[[ Supplied data, beginning ]]
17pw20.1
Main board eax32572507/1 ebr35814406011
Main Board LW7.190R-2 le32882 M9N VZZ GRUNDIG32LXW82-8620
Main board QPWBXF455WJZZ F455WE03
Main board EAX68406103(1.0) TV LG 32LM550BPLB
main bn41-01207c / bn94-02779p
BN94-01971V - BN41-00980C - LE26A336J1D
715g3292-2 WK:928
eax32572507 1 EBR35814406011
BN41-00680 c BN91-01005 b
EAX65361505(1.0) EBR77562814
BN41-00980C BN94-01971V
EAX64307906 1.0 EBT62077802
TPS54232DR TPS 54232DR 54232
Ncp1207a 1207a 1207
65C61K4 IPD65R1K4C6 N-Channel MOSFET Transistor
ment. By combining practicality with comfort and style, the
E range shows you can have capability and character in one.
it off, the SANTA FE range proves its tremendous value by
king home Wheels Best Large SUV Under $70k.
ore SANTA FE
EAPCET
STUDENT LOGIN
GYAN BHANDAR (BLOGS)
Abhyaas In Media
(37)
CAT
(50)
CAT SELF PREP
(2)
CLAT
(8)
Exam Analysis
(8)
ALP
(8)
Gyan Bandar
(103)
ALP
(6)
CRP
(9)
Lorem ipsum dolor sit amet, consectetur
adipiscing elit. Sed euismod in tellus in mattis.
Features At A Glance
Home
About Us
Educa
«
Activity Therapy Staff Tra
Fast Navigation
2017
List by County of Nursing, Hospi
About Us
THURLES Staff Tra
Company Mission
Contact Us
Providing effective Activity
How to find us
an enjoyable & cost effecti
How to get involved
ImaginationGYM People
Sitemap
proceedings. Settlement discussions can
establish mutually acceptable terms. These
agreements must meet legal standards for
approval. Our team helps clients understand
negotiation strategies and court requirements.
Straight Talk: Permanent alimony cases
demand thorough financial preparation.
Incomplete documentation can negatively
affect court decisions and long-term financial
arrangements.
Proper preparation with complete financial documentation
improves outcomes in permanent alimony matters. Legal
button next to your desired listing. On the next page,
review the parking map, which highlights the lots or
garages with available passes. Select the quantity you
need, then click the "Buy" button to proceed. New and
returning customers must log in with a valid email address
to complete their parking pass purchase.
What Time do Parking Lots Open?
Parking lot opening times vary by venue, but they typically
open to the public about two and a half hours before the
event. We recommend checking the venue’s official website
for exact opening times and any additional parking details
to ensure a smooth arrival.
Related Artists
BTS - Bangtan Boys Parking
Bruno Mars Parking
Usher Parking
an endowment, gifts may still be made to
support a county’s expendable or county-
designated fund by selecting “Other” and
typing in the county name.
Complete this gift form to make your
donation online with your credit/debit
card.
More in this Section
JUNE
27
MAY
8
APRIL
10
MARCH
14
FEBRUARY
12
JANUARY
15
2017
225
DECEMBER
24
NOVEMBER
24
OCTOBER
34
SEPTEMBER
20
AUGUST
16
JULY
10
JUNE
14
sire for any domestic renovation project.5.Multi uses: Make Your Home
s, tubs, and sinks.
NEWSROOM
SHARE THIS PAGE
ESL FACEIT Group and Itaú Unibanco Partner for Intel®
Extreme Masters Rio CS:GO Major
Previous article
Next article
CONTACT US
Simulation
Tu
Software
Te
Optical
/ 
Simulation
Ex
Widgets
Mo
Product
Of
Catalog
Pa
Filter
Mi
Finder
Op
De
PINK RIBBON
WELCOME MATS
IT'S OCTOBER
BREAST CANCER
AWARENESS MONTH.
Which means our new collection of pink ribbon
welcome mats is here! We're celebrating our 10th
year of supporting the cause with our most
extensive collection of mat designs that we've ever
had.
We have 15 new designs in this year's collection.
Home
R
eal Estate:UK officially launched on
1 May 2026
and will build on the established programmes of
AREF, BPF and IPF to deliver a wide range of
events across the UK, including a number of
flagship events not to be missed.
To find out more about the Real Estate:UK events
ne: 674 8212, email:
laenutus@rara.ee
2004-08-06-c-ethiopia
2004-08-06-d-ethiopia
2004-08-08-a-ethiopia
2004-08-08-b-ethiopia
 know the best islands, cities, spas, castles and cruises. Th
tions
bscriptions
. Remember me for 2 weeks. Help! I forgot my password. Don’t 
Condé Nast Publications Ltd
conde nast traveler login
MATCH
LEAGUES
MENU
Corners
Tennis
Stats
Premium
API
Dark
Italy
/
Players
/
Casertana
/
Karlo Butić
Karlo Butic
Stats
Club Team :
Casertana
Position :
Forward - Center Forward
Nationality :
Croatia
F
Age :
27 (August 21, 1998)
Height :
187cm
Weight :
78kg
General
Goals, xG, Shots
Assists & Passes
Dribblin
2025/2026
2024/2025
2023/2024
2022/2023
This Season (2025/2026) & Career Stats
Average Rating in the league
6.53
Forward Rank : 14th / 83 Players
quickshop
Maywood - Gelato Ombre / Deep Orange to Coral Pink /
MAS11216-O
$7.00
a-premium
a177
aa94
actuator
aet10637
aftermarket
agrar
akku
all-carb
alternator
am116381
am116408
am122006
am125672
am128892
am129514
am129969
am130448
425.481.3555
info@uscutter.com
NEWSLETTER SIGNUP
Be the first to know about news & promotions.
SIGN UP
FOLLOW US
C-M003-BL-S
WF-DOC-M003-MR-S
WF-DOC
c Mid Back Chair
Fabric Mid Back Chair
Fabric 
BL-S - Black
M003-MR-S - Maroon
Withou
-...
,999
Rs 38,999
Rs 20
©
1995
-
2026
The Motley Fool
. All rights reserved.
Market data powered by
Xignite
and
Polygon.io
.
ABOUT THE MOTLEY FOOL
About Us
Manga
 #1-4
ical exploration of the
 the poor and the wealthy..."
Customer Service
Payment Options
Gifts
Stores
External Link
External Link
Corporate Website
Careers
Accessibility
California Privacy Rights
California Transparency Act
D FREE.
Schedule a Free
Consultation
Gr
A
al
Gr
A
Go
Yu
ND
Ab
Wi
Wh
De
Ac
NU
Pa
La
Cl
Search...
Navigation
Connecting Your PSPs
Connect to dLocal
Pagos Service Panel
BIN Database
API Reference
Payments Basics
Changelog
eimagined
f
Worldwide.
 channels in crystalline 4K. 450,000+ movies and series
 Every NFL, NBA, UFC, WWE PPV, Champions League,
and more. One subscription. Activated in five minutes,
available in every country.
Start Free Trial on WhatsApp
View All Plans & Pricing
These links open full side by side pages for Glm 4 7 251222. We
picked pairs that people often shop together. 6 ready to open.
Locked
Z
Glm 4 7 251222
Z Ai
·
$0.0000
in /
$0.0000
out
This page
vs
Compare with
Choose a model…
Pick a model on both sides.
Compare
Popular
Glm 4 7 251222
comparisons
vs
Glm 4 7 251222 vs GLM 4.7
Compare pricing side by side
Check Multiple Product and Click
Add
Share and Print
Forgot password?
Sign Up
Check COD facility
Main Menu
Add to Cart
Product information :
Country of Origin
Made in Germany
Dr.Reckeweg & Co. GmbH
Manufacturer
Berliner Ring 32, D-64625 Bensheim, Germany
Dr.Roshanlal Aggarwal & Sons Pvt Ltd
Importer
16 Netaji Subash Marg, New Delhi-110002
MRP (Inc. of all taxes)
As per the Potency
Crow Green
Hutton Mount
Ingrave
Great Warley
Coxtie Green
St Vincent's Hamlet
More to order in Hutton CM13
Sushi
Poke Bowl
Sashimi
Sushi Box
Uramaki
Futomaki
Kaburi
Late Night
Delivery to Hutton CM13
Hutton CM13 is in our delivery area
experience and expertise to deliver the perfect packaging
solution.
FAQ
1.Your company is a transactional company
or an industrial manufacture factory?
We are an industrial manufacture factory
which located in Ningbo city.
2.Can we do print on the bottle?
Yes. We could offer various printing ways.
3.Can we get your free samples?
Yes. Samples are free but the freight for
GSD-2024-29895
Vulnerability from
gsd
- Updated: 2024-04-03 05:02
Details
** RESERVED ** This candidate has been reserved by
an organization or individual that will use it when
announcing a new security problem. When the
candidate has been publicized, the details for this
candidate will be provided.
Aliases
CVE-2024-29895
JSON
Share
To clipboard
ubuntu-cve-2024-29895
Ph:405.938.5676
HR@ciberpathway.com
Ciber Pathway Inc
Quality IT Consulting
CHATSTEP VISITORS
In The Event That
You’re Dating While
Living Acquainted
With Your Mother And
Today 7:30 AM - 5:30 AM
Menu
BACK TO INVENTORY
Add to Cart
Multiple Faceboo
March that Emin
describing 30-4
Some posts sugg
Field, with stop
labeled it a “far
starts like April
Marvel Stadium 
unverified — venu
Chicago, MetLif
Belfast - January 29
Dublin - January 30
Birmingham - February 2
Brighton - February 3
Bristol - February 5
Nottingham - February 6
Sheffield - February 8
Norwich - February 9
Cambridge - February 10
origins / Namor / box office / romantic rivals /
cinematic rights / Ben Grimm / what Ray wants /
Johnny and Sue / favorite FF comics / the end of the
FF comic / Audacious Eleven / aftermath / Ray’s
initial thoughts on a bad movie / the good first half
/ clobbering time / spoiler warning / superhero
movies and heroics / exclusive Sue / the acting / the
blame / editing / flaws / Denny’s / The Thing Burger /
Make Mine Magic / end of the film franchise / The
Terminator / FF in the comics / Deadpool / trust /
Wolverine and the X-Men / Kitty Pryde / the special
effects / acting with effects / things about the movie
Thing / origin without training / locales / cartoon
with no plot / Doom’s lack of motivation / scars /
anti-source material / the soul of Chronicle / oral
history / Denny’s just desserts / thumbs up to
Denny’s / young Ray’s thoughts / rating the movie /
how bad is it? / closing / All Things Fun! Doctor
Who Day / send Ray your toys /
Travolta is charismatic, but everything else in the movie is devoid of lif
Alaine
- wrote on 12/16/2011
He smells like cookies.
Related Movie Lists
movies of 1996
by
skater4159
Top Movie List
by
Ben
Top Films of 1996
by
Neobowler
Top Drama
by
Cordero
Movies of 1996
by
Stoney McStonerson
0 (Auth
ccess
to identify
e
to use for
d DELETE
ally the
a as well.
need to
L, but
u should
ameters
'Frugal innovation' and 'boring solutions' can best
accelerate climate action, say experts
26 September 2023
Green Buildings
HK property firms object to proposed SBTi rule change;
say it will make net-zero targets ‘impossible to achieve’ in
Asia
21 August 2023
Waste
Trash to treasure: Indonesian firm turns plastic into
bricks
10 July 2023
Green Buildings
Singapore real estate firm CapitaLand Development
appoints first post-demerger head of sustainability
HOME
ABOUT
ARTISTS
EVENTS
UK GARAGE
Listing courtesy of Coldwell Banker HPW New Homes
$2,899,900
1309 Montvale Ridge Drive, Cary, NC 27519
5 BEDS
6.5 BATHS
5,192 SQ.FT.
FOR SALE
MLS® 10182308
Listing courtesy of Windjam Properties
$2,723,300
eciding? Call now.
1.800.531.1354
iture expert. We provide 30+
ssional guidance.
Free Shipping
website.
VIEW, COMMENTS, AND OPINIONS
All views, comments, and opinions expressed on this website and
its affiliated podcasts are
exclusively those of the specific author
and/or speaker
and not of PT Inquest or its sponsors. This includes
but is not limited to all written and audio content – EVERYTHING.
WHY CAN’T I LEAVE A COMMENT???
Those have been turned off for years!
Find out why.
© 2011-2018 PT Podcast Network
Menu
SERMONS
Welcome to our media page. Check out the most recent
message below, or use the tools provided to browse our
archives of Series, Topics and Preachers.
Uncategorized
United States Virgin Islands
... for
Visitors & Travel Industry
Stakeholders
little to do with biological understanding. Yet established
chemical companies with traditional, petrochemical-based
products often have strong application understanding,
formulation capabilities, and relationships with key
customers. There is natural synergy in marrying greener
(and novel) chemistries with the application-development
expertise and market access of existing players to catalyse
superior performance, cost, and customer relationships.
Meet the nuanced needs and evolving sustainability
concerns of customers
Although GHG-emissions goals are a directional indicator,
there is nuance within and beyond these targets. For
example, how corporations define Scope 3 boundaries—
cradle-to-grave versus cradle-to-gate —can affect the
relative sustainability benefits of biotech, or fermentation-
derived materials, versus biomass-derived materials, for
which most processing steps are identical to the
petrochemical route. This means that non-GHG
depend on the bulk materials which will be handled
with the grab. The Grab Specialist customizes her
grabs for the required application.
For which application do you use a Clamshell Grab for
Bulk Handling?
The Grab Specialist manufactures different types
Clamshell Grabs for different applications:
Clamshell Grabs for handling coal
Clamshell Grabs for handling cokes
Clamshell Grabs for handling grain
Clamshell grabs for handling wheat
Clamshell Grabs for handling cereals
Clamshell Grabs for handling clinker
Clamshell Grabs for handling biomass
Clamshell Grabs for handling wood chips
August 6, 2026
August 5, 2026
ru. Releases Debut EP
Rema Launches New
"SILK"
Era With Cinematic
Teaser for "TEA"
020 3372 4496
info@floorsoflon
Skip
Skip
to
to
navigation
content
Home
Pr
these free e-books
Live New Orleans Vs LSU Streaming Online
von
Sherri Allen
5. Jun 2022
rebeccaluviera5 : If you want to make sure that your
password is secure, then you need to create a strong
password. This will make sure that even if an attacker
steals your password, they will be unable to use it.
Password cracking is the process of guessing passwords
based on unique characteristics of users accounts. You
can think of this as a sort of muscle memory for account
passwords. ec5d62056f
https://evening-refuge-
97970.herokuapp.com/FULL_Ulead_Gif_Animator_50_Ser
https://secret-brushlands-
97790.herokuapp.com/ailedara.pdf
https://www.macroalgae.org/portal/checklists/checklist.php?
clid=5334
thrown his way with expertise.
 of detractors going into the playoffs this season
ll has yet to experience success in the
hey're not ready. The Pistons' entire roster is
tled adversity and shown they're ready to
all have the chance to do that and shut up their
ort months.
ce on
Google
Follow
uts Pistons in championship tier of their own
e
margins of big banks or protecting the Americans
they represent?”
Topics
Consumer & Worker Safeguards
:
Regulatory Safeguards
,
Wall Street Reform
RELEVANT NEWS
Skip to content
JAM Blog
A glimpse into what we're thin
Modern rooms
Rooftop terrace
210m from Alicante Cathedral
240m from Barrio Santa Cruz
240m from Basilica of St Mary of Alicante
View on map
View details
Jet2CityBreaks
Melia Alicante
[[ Supplied data, end ]]
| Exercise goal |
Only the lines from the top of the data through the line that contains "an enjoyable & cost effecti" should be quoted, exactly as they stand.

| Completed task |
17pw20.1
Main board eax32572507/1 ebr35814406011
Main Board LW7.190R-2 le32882 M9N VZZ GRUNDIG32LXW82-8620
Main board QPWBXF455WJZZ F455WE03
Main board EAX68406103(1.0) TV LG 32LM550BPLB
main bn41-01207c / bn94-02779p
BN94-01971V - BN41-00980C - LE26A336J1D
715g3292-2 WK:928
eax32572507 1 EBR35814406011
BN41-00680 c BN91-01005 b
EAX65361505(1.0) EBR77562814
BN41-00980C BN94-01971V
EAX64307906 1.0 EBT62077802
TPS54232DR TPS 54232DR 54232
Ncp1207a 1207a 1207
65C61K4 IPD65R1K4C6 N-Channel MOSFET Transistor
ment. By combining practicality with comfort and style, the
E range shows you can have capability and character in one.
it off, the SANTA FE range proves its tremendous value by
king home Wheels Best Large SUV Under $70k.
ore SANTA FE
EAPCET
STUDENT LOGIN
GYAN BHANDAR (BLOGS)
Abhyaas In Media
(37)
CAT
(50)
CAT SELF PREP
(2)
CLAT
(8)
Exam Analysis
(8)
ALP
(8)
Gyan Bandar
(103)
ALP
(6)
CRP
(9)
Lorem ipsum dolor sit amet, consectetur
adipiscing elit. Sed euismod in tellus in mattis.
Features At A Glance
Home
About Us
Educa
«
Activity Therapy Staff Tra
Fast Navigation
2017
List by County of Nursing, Hospi
About Us
THURLES Staff Tra
Company Mission
Contact Us
Providing effective Activity
How to find us
an enjoyable & cost effecti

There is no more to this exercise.